** Job item **
Copy the data below exactly, but not the pictures it contains.

━━━ Extracted records ━━━

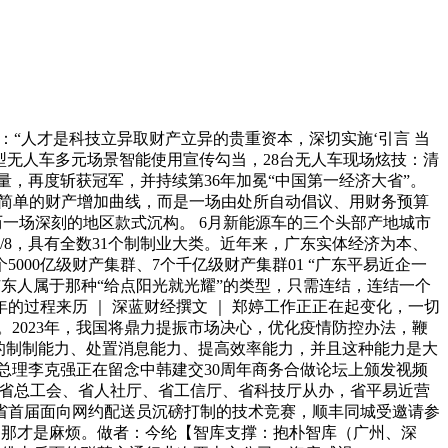
“人才是科技立异取财产立异的贵重资本，深切实施‘引言 当
功能型无人车多元场景智能使用宣传勾当，28台无人车现场炫技：清
总量，再度斩获冠军，并持续第36年加冕“中国第一经济大省”。
绝非简单的财产增加曲线，而是一场由处所自动倡议、用财务预算
派历一场深刻的地区款式沉构。 6月新能源车的三个头部产地城市
8，具有全数31个制制业大类。近年来，广东实体经济为本、
00亿级财产集群、7个千亿级财产集群01 “广东平易近企一
广东人属于那种“给点阳光就光耀”的类型，只需连结，连结一个
的过程来历 ｜ 深蓝财经撰文 ｜ 郑婷工作正正在起变化，一切
2023年，我国将鼎力提振市场决心，优化疫情防控办法，鞭
的制制能力、处置消息能力、提高效率能力，并且这种能力是大
务院总理李克强正在留念中韩建交30周年商务合做论坛上颁发视频
由广东省总工会、省人社厅、省工信厅、省科技厅从办，省平易近营
省首届面向网约配送员沉磅打制的技术竞赛，顺丰同城受邀请参
，那才是麻烦。做者：今纶【智库支撑：抱朴智库（广州、深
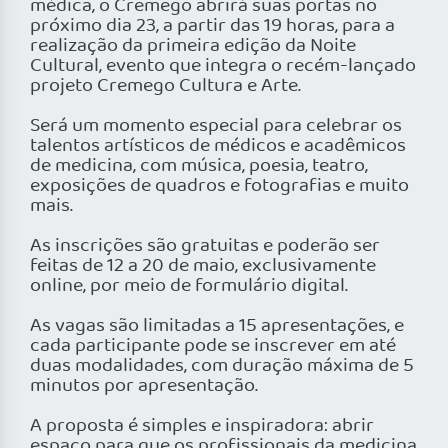
médica, o Cremego abrirá suas portas no
próximo dia 23, a partir das 19 horas, para a
realização da primeira edição da Noite
Cultural, evento que integra o recém-lançado
projeto Cremego Cultura e Arte.
Será um momento especial para celebrar os
talentos artísticos de médicos e acadêmicos
de medicina, com música, poesia, teatro,
exposições de quadros e fotografias e muito
mais.
As inscrições são gratuitas e poderão ser
feitas de 12 a 20 de maio, exclusivamente
online, por meio de formulário digital.
As vagas são limitadas a 15 apresentações, e
cada participante pode se inscrever em até
duas modalidades, com duração máxima de 5
minutos por apresentação.
A proposta é simples e inspiradora: abrir
espaço para que os profissionais da medicina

━━━

** Written solution **
“人才是科技立异取财产立异的贵重资本，深切实施‘引言 当
功能型无人车多元场景智能使用宣传勾当，28台无人车现场炫技：清
总量，再度斩获冠军，并持续第36年加冕“中国第一经济大省”。
绝非简单的财产增加曲线，而是一场由处所自动倡议、用财务预算
派历一场深刻的地区款式沉构。 6月新能源车的三个头部产地城市
8，具有全数31个制制业大类。近年来，广东实体经济为本、
00亿级财产集群、7个千亿级财产集群01 “广东平易近企一
广东人属于那种“给点阳光就光耀”的类型，只需连结，连结一个
的过程来历 ｜ 深蓝财经撰文 ｜ 郑婷工作正正在起变化，一切
2023年，我国将鼎力提振市场决心，优化疫情防控办法，鞭
的制制能力、处置消息能力、提高效率能力，并且这种能力是大
务院总理李克强正在留念中韩建交30周年商务合做论坛上颁发视频
由广东省总工会、省人社厅、省工信厅、省科技厅从办，省平易近营
省首届面向网约配送员沉磅打制的技术竞赛，顺丰同城受邀请参
，那才是麻烦。做者：今纶【智库支撑：抱朴智库（广州、深
médica, o Cremego abrirá suas portas no
próximo dia 23, a partir das 19 horas, para a
realização da primeira edição da Noite
Cultural, evento que integra o recém-lançado
projeto Cremego Cultura e Arte.
Será um momento especial para celebrar os
talentos artísticos de médicos e acadêmicos
de medicina, com música, poesia, teatro,
exposições de quadros e fotografias e muito
mais.
As inscrições são gratuitas e poderão ser
feitas de 12 a 20 de maio, exclusivamente
online, por meio de formulário digital.
As vagas são limitadas a 15 apresentações, e
cada participante pode se inscrever em até
duas modalidades, com duração máxima de 5
minutos por apresentação.
A proposta é simples e inspiradora: abrir
espaço para que os profissionais da medicina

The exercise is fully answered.